Written instruction: Output every line of the material below as a numbered list, leaving out the blank lines.

BEGIN Extracted information

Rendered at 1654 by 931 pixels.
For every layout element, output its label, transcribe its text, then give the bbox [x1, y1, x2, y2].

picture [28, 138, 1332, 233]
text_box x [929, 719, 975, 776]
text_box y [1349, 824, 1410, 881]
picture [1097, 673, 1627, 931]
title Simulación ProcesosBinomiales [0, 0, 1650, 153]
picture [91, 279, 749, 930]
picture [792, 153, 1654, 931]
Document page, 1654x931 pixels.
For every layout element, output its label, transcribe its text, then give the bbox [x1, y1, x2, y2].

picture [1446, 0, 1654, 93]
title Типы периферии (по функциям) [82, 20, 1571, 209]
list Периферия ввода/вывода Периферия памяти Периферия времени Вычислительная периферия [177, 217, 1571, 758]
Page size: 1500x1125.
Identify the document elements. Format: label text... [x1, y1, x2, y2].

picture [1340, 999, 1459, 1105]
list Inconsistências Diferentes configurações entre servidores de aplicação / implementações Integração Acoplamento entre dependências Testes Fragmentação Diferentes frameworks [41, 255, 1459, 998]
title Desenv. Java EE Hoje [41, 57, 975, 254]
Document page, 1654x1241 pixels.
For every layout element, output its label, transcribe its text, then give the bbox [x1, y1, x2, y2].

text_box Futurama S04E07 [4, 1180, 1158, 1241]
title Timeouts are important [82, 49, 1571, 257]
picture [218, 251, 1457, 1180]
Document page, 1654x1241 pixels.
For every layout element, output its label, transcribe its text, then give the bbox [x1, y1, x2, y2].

END Extracted information

Written reply:
1. Rendered at 1654 by 931 pixels.
2. For every layout element, output its label, transcribe its text, then give the bbox [x1, y1, x2, y2].
3. picture [28, 138, 1332, 233]
4. text_box x [929, 719, 975, 776]
5. text_box y [1349, 824, 1410, 881]
6. picture [1097, 673, 1627, 931]
7. title Simulación ProcesosBinomiales [0, 0, 1650, 153]
8. picture [91, 279, 749, 930]
9. picture [792, 153, 1654, 931]
10. Document page, 1654x931 pixels.
11. For every layout element, output its label, transcribe its text, then give the bbox [x1, y1, x2, y2].
12. picture [1446, 0, 1654, 93]
13. title Типы периферии (по функциям) [82, 20, 1571, 209]
14. list Периферия ввода/вывода Периферия памяти Периферия времени Вычислительная периферия [177, 217, 1571, 758]
15. Page size: 1500x1125.
16. Identify the document elements. Format: label text... [x1, y1, x2, y2].
17. picture [1340, 999, 1459, 1105]
18. list Inconsistências Diferentes configurações entre servidores de aplicação / implementações Integração Acoplamento entre dependências Testes Fragmentação Diferentes frameworks [41, 255, 1459, 998]
19. title Desenv. Java EE Hoje [41, 57, 975, 254]
20. Document page, 1654x1241 pixels.
21. For every layout element, output its label, transcribe its text, then give the bbox [x1, y1, x2, y2].
22. text_box Futurama S04E07 [4, 1180, 1158, 1241]
23. title Timeouts are important [82, 49, 1571, 257]
24. picture [218, 251, 1457, 1180]
25. Document page, 1654x1241 pixels.
26. For every layout element, output its label, transcribe its text, then give the bbox [x1, y1, x2, y2].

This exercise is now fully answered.